Fallout 76's Latest Update Introduces A New Hot-Button Issue: Sales Tax


"Nothing is certain but death and taxes, the saying goes, and that seems to be the case in Fallout 76, the online multiplayer survival action RPG that launched to great ignominy last year. Touted as a variation on the shared world shooter with the grim but humorous post-apocalyptic flavor that is the series trademark, it continues to receive criticism for its glitches, its barren world and somewhat repetitive gameplay.

Still, there’re enough players on board with it to continue to enjoy it for what it is. Unfortunately, various updates have been issued since often juggle welcome features with problematic additions. The latest one from yesterday is no different, forcing players to come to terms with the fact that just as much as death is a part of Fallout 76’s bleak post-nuclear apocalypse so too are taxes.

While trading items has always been an option in the game, letting players barter unwanted items with other players, the patch added vending machines. These machines let players set up automated stores at their campsites that anyone can use while they’re out looking for trouble. That means players can stock their campsites with goods for sale, set prices and hope for a bit of revenue. But here’s the catch: 10% tax.
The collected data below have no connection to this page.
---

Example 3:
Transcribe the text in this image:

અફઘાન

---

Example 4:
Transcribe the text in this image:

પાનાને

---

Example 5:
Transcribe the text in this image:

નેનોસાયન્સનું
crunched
“You will receive a notification whenever a player buys one of your items. 90% of the sale price will be added to your Cap balance,” read the latest patch notes. “This 10% fee has been designed to help maintain the health of the game’s economy and mitigate inflation.” Caps aren’t premium currency by the way, so it leaves one to ponder better ways of mitigating “inflation” than pulling it directly out of digital pockets.

Caps can only be earned by killing monsters, selling stuff to robot vendors and trading; you can’t be just swipe your credit card and instantly add more. Understandably, some players aren’t happy about Bethesda being the market’s invisible hand in their purse. “How does taking 10% of our caps in player vending ‘help support a healthy game economy?’ wrote user Panickedsoul on the game’s subreddit.
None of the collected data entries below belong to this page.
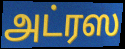
அட்ரஸ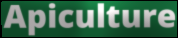
Apiculture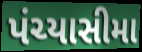
પંચ્યાસીમાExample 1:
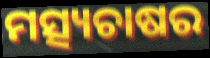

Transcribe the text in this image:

ମତ୍ସ୍ୟଚାଷର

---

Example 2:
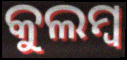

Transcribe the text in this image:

କୁଲମ୍ବ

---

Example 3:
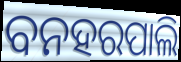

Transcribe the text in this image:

ବନହରପାଲି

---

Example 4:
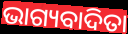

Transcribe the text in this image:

ଭାଗ୍ୟବାଦିତା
“You know what this will actually do? It will make us charge more than we actually want for the items in order to make up the difference. I would love to know how this helps players at all, ” Panickedsoul added. And that’s exactly what’s been happening. Reddit user femiwhat posted a basic math primer to ensure players knew how to get the cap revenue they intend to earn.
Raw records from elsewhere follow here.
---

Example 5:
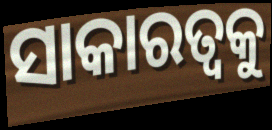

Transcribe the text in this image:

ସାକାରତ୍ଵକୁ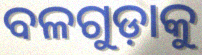
ବଳଗୁଡ଼ାକୁ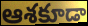
ఆశకూడాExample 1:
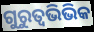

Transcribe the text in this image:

ଗୁରୁତ୍ଵଭିଭିକ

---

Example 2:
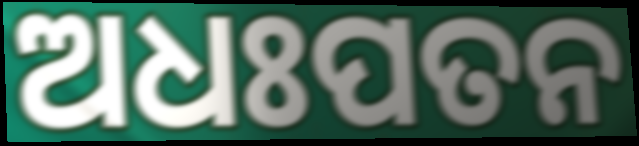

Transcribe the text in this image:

ଅଧଃପତନ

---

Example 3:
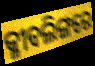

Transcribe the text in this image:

କ୍ଳୀବଲିଙ୍ଗରେ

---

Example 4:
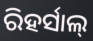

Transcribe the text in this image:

ରିହର୍ସାଲ୍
While a few dozen caps is nothing to most high-level players, the cost of fast travel hits players hard already. The tax could be used to reduce or remove that cost.

While a few dozen caps is nothing to most high-level players, the cost of fast travel hits players hard already. The tax could be used to reduce or remove that cost.

And then there’s the fact that Bethesda charges players caps for fast travel. While the cost of most distances is a mere drop in the bucket for anyone who’s been playing for a while, it can be a huge dent for players who haven’t put in as much time. The sales tax is also felt more by these players who have fewer things to sell. An argument is even being made that the tax should negate the cost of fast travel entirely.

Other players are more onboard with the tax. “Having multiple ways to get caps out of servers (out of players pockets and not into another’s) helps to reduce the overall amount of caps floating around in players pockets,” wrote Reddit user aburple. “Personally I think we need even more ways to get rid of our caps.”

Honestly, that feels a little rich – pardon the pun – considering not every player character is walking around with more caps than they can get rid of. The game currently limits a player character’s caps at 25,000 and also limits what can be earned between a daily refresh. So while veterans might be at the cap limit and want more ways to get rid of caps, others who can’t play daily have it differently.

And what makes management of the in-game economy so tough is how Fallout 76 groups players. Because they are randomly dropped across an invisible list of servers, there are often wide disparities in power and wealth between those playing together. You can encounter a player who has everything or a player who has nothing, making player-to-player commerce difficult.

And since the 10% tax doesn’t really put a dent in wealthier players or boost up the poorer players, the game’s economy isn’t altered in any meaningful or interesting way. It simply fritters those caps away to Master knows where.